The publication adds that the reference account is used to pay the Itaipú Bonus, which, it explains, is a credit granted annually to consumers on their electricity bills, obviously in Brazil.

In response to the question, what changes?, the report explains that with the government decree, ENBpar “will be able to allocate up to 5% of the annual surplus to this account to constitute the reserve.” It clarifies that the value “must be approved annually by Aneel, after the presentation of the results of the commercialization account of the binational entity.”

Poder 360 points out that the decision in question “was taken to correct an error in the calculation of the financial contribution required for 2025.

THE RISK OF AN INCREASE IN ITAIPÚ RATES

The information material explains that the value approved by the administration of the binational company “would not be sufficient to cover all the additional costs, which could lead to an increase in the energy rate paid by consumers.

Remember that Aneel had set, “provisionally,” a transfer rate (of energy from Itaipú to Brazilian distributors) at US$ 17.66/kW until the 31st of this month.

Given this scenario, the material concludes, “the alternative chosen was to allow the reorientation of part of the resources from the Itaipu marketing account to form the technical reserve, avoiding the need for new financial contributions and maintaining the commitment made by Brazil to Paraguay not to increase the Itaipu rate in the coming years.”

Let us reiterate that “the Itaipu marketing account”, according to the clarification published by the Brazilian side of Itaipu on December 26, “is not managed by the binational Itaipu and is regulated and supervised by the National Electric Energy Agency.”

THEY ARE NOT PART OF THE ITAIPU BUDGET

This Account, in 2024, they detail, had other administered components added, but which “are not part of the budget” of the binational entity.

The Account, they said, “may present a deficit or surplus, due to the nature of its constitution.
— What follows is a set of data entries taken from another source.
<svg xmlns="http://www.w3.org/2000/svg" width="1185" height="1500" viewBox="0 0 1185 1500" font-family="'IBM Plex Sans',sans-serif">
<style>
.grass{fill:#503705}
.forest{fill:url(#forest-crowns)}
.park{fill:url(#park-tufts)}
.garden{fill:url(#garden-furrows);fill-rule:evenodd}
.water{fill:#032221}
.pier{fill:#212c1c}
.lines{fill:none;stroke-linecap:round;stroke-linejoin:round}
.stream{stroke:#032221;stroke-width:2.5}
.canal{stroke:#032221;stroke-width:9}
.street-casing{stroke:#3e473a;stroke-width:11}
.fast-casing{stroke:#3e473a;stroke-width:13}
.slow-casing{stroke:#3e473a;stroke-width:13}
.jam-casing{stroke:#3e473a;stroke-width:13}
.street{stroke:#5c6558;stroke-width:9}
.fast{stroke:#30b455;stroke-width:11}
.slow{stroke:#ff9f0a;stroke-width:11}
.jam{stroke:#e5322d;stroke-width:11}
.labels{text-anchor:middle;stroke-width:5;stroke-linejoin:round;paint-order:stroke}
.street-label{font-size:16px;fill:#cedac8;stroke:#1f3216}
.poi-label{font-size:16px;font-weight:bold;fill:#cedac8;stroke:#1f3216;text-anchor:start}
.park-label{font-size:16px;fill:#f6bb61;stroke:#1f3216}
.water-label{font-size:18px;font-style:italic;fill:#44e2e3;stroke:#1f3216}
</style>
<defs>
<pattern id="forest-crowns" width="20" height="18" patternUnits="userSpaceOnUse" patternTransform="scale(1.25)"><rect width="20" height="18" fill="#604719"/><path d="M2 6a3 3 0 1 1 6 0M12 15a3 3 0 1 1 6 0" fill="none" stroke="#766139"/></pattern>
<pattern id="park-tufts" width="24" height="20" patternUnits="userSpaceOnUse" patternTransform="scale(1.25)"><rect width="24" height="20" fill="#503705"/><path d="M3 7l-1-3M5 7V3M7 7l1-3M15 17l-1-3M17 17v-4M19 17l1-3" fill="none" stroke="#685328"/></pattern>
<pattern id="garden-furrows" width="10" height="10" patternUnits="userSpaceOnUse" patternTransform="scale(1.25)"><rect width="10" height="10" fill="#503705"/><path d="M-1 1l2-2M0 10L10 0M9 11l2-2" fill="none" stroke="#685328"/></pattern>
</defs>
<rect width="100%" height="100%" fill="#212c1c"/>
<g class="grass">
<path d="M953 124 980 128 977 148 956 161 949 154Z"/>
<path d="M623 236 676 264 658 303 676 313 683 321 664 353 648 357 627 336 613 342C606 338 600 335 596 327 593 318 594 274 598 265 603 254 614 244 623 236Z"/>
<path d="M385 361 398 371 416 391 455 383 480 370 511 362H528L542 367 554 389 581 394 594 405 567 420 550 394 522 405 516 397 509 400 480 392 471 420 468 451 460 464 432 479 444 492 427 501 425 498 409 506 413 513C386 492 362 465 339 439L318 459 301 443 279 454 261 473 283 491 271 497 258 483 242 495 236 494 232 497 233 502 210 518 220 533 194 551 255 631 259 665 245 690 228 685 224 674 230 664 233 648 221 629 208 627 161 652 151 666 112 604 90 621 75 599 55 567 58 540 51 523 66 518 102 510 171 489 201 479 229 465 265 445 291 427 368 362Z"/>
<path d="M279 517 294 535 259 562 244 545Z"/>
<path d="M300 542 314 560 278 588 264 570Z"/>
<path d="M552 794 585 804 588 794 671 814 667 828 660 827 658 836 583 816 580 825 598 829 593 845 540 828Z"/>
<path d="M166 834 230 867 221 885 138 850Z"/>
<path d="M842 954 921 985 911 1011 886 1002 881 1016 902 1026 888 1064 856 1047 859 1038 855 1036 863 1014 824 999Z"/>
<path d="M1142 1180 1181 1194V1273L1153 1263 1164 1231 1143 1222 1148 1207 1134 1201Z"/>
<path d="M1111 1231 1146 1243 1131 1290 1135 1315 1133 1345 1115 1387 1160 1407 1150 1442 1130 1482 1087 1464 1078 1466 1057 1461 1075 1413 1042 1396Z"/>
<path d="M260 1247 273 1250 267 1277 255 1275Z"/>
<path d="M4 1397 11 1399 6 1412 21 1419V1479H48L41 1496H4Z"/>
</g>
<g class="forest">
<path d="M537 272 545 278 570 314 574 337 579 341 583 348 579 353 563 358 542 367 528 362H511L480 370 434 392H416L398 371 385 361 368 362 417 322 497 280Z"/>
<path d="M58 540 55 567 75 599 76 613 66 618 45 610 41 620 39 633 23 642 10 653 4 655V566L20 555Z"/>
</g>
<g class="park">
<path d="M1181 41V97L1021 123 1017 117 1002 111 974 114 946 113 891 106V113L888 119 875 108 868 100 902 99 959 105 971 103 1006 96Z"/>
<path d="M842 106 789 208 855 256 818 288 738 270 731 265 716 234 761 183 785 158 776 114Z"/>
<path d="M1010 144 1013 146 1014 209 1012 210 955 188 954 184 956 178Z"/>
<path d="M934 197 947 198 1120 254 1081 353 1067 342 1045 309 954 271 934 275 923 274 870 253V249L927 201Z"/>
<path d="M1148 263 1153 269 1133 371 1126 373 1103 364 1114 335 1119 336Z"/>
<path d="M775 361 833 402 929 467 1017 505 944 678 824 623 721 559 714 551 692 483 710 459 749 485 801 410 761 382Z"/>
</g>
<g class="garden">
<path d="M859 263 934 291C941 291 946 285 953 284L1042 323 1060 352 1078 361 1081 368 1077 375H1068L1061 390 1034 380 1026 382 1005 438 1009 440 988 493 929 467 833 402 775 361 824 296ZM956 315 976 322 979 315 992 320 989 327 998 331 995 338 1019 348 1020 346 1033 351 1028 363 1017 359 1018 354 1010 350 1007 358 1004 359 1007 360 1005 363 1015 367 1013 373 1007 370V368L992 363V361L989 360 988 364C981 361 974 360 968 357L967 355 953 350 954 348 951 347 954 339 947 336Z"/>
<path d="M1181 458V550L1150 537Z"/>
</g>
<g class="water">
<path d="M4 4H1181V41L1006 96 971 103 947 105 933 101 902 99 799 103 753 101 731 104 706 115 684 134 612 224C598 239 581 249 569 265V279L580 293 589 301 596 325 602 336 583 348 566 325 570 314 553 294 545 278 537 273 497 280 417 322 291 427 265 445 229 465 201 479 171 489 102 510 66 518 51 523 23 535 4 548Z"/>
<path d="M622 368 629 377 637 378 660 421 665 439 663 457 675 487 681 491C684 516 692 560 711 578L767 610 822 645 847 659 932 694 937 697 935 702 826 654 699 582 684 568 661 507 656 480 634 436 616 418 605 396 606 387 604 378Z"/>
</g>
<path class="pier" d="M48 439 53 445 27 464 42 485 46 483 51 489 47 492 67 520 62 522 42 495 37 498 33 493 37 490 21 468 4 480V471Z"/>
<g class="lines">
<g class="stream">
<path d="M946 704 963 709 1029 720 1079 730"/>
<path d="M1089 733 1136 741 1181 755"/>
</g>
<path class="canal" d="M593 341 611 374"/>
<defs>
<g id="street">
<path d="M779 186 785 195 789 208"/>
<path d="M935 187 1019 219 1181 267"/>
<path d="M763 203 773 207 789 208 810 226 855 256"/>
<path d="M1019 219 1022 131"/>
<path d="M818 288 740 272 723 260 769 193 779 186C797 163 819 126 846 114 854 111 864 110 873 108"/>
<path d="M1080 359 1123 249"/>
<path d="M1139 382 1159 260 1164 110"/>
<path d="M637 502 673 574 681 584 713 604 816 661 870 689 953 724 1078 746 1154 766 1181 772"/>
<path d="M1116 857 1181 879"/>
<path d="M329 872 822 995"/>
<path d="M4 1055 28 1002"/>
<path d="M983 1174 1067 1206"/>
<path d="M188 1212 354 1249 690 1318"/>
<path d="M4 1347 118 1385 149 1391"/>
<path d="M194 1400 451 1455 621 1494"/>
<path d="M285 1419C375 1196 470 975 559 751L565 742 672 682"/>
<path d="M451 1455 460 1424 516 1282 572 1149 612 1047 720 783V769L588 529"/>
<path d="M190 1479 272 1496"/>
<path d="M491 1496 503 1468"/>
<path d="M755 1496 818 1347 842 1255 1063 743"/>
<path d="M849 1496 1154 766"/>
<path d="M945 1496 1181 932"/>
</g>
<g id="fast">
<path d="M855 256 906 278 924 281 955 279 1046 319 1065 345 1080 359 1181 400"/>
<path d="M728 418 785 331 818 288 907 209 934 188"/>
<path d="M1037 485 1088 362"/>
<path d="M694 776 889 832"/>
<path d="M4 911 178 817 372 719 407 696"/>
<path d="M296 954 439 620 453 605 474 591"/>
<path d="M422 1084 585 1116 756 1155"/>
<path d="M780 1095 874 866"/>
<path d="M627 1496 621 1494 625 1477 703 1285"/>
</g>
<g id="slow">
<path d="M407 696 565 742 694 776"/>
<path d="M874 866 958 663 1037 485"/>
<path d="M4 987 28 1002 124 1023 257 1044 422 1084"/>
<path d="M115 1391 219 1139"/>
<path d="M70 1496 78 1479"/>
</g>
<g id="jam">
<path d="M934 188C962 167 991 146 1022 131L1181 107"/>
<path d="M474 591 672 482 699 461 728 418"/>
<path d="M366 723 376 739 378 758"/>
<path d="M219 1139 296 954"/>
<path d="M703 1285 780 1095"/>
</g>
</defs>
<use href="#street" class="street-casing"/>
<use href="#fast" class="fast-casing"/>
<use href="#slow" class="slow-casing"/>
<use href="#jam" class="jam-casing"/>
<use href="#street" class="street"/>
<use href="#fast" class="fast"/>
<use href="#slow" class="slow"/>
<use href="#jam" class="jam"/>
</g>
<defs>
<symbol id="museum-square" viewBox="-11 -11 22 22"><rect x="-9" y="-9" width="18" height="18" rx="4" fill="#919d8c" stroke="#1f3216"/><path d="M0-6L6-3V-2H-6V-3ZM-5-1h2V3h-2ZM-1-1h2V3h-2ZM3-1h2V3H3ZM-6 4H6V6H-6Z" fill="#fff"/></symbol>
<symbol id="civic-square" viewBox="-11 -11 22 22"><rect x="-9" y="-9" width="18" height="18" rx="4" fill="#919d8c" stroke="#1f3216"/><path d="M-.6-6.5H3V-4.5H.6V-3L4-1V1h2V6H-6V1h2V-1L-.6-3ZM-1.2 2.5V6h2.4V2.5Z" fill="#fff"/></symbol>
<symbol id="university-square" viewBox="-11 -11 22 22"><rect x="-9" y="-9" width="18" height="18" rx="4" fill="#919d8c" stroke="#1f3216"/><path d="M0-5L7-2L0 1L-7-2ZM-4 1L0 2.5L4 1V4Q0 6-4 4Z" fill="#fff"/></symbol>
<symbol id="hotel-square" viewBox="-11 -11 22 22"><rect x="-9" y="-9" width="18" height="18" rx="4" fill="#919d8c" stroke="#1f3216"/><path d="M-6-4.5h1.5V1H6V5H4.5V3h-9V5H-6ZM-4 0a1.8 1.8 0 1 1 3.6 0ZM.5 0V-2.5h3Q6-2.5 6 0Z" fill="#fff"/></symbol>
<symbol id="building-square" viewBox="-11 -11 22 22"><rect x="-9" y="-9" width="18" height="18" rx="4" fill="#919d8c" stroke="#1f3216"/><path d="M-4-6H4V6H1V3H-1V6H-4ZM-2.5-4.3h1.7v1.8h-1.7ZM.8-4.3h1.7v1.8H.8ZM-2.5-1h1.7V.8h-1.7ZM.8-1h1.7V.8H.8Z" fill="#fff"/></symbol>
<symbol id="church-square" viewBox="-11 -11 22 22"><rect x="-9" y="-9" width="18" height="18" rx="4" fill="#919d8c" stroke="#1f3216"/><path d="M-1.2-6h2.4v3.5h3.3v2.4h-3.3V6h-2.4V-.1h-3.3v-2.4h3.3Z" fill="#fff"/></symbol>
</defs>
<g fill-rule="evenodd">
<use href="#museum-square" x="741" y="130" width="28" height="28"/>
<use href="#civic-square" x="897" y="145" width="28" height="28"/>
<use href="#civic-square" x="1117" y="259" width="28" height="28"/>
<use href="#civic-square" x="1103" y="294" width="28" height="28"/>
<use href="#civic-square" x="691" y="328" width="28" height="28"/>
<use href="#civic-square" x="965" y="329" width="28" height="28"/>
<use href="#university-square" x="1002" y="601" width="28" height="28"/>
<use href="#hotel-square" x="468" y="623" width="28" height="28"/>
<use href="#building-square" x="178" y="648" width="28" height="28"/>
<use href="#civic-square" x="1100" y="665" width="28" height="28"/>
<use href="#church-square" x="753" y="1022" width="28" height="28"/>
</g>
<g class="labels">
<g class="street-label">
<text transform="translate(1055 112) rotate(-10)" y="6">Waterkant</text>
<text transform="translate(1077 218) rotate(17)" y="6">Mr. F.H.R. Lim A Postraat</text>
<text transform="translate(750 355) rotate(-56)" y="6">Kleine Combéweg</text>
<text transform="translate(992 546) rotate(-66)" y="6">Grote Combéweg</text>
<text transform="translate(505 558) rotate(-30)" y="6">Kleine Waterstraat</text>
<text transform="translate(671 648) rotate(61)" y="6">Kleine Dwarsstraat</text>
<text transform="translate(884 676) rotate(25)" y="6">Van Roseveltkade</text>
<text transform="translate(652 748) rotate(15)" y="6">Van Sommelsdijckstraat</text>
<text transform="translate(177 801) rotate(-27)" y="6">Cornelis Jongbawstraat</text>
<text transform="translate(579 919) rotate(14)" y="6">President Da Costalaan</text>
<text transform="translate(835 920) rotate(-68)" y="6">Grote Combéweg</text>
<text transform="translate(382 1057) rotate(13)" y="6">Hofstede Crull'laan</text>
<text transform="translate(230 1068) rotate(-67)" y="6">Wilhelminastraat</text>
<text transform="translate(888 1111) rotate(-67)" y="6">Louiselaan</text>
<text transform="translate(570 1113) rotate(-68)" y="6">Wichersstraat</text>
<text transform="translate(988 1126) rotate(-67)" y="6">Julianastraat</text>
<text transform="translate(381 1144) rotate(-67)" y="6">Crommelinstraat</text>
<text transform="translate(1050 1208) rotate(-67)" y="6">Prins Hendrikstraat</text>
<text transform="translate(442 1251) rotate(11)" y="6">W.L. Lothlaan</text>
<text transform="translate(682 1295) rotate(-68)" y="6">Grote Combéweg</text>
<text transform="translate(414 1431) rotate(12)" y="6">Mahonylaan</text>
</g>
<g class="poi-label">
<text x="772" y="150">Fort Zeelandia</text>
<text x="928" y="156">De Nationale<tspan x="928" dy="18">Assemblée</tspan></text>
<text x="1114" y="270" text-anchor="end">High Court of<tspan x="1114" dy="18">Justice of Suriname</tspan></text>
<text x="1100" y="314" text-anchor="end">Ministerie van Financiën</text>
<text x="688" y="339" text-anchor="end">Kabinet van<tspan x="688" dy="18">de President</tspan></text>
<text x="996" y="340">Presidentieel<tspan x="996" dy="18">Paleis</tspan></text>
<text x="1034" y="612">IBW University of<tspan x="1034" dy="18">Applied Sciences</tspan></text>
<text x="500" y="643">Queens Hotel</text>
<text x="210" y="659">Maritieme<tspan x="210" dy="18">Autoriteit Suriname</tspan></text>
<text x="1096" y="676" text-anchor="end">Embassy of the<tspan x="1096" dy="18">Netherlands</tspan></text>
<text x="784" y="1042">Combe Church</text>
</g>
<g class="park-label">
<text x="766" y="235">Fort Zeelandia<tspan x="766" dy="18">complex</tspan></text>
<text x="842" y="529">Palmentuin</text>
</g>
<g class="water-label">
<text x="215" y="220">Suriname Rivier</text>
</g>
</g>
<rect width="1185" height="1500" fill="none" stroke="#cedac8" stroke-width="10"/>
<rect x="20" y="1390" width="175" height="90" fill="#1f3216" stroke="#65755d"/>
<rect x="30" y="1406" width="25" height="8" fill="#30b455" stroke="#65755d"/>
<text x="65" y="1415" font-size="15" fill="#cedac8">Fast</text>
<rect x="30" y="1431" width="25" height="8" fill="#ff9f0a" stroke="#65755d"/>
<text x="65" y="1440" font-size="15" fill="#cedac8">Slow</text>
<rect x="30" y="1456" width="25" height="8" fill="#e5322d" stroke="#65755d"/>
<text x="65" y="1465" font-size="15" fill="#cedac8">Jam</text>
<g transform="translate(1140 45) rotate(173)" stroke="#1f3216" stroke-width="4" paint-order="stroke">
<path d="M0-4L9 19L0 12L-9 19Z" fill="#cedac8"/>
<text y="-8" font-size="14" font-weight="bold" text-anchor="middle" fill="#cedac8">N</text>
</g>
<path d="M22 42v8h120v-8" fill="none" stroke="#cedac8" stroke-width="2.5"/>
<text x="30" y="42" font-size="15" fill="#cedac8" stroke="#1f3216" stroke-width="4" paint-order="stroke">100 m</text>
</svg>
These results vary depending on the implementation of the assumptions established in the definition of the transfer rate” of Itaipu energy, especially those related to the effective production of electric energy, which is directly influenced by hydrological conditions.”

They added that in that account "only the Unit Cost of Itaipú Electricity Services (Cuse) is set by the binational entity, as a result of the negotiation between Brazil and Paraguay.

Finally, that “the surplus or deficit of Itaipu's marketing account does not impact the company's financial results, that is, it does not generate profits or losses for Itaipu.

Likewise, a possible deficit in the marketing account in 2024 is not related to the socio-environmental programs or sponsorships carried out by the binational Itaipu.”

Regarding the “Itaipu bond”, in another publication, dated in this case on December 27, they define that with this label they refer in Brazil “to the positive balance recorded in the Itaipu Electricity Trading Basin, a regulation of the Brazilian electric sector on energy coming from Itaipu, acquired by ENBpar and transferred to Brazilian distributors.